从上海回来之后的半年时间里,私家侦探明智小五郎一直苦于无事可做。虽然嘴上说自己对做侦探已经失去了兴趣,实际上,因为无事可做,整天躺在一间小屋里,无聊得要命。没想到曾经与他一同租房子的穷朋友小林纹三,终于给他带来了一桩案子。凭着职业习惯,他没听山野夫人讲几句,就预感到这是一件很有趣的案子。不知不觉之间,他那个老毛病又开始犯了,将手指伸进长长的头发里使劲地乱搓。
山野夫人的叙述冗长拖拉,明智按照自己的风格取其要点,只记了其中重要的部分。
下落不明者,山野三千子,十九岁,山野氏的独生女,去年从女校毕业。
其父大五郎,四十六岁,钢材商,土地公司董事。
其母,百合枝,三十岁,三千子的生母于数年前死亡,百合枝为其继母。
佣人、侍女二人,女仆二人,学生,汽车司机,助手。
以上这些人住在山野家。
“您是说没有任何线索?”他听完夫人的话,再一次切中要害地问道。
“啊,真是不可思议。我刚才说过,三千子的卧室在洋房的二楼。洋房只有一个出入口,出入口前面就是我的休息室。如果她从洋房里出来,我立刻就能发现。即使我没能发现,大门也都是反锁上的,不可能出得去的。”
“洋房的窗户反锁了吗?”
“唉,里面都用螺丝拧上了。而且,窗外地面上,刚好是雨后,松软得很,也没有留下什么脚印。”
“可是,您女儿不可能从窗户出去吧……头一天晚上,她有没有什么反常的举动?”
“没有什么反常的举动。傍晚,好像还弹了一会儿钢琴。九点钟左右,我去她那里看了一下,她已经睡熟了。而且,就在我去看她之前,我丈夫从后面回来,在位于三千子房间下面的书房里査了很长时间的资料。如果三千子从房间里出来,或有人潜入,我丈夫不可能没有察觉。而且,我丈夫休息的时候,仆人们也已经休息了,门全都锁上了,不可能出得去。”
“这就奇怪了。
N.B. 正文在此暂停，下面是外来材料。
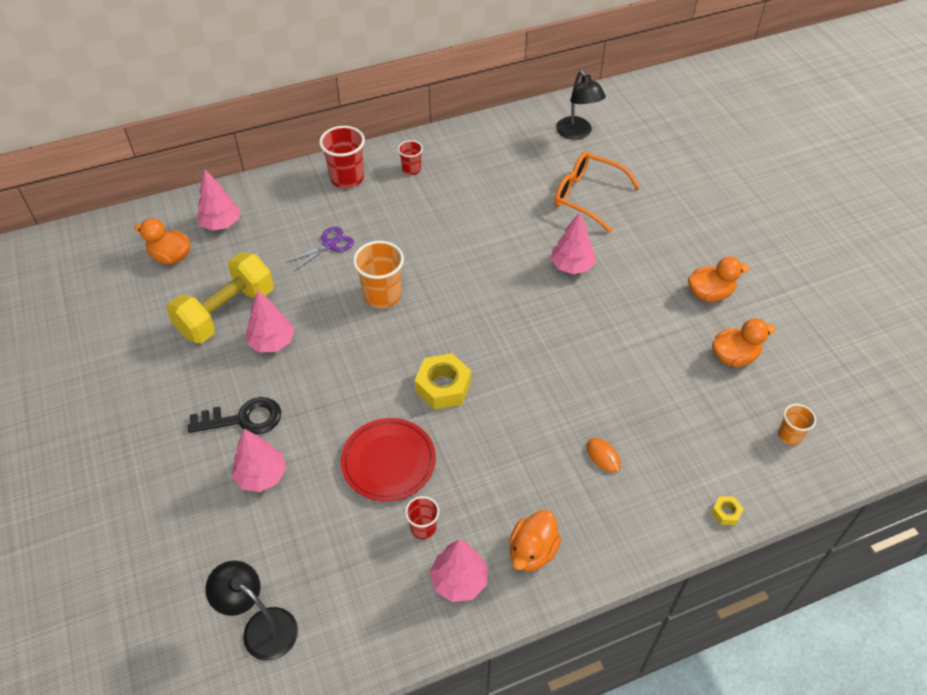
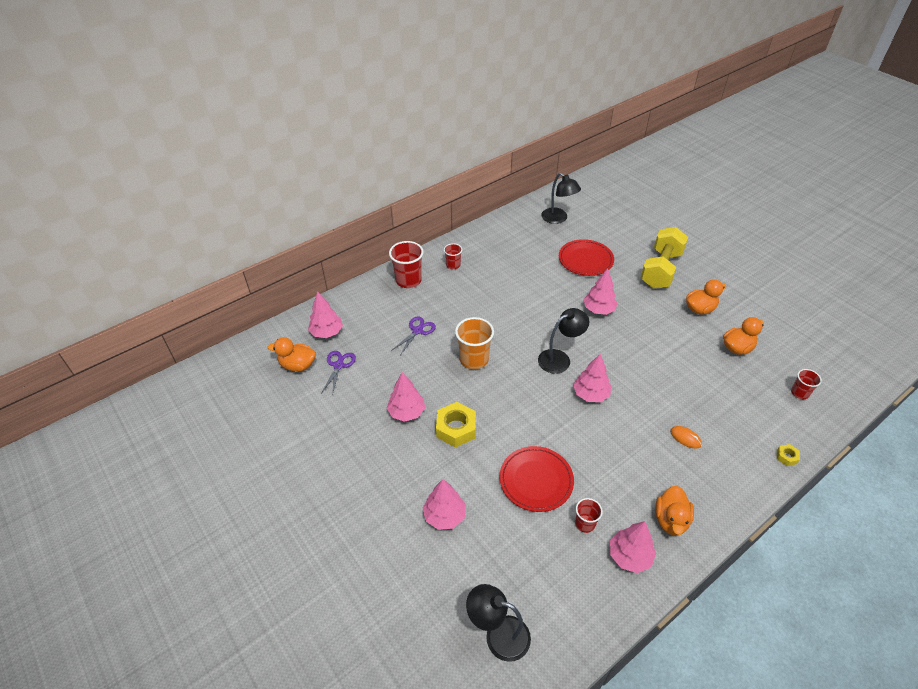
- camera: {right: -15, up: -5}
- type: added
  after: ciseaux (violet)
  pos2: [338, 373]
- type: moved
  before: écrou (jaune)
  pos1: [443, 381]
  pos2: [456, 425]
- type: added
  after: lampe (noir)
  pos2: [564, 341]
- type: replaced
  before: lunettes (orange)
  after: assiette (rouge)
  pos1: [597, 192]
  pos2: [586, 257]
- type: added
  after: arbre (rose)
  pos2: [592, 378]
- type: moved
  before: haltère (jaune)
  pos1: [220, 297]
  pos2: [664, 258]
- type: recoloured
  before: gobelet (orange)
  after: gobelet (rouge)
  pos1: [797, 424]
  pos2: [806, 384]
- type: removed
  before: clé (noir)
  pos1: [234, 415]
那么您女儿不可能失踪,一定是有什么疏忽。
“可是,门上了锁是千真万确的事情。警察也进行了多方调査,刑警也只一味地说太不可思议。”
“早上有没有什么人出去?”
“有一个叫小松的仆人,早上送来邮件,发现三千子的床是空的。当时,外面大门还没有打开,学生正在擦拭大门,厨房后门也才刚打开。女佣们一直在厨房,她出去时不可能不被发觉。”
“您是说您女儿没有什么特别的理由要离家出走?”明智继续问道。
“是啊,真的想不到。只是因为我不是她的亲生母亲,就对我胡乱猜疑,这一点真让人受不了。因此,站在我的立场上,也希望早一天知道三千子的安危。因为我丈夫不在家,所以只好由我来这里请求你的帮助。这两天我一直心神不定。”山野夫人不厌其烦地把自己的痛苦处块重复了两三次。
“您女儿有没有相过亲或恋爱过?”
“相亲倒是有两三次,可每次她本人都说不中意,没有定下来。别的也没有什么……”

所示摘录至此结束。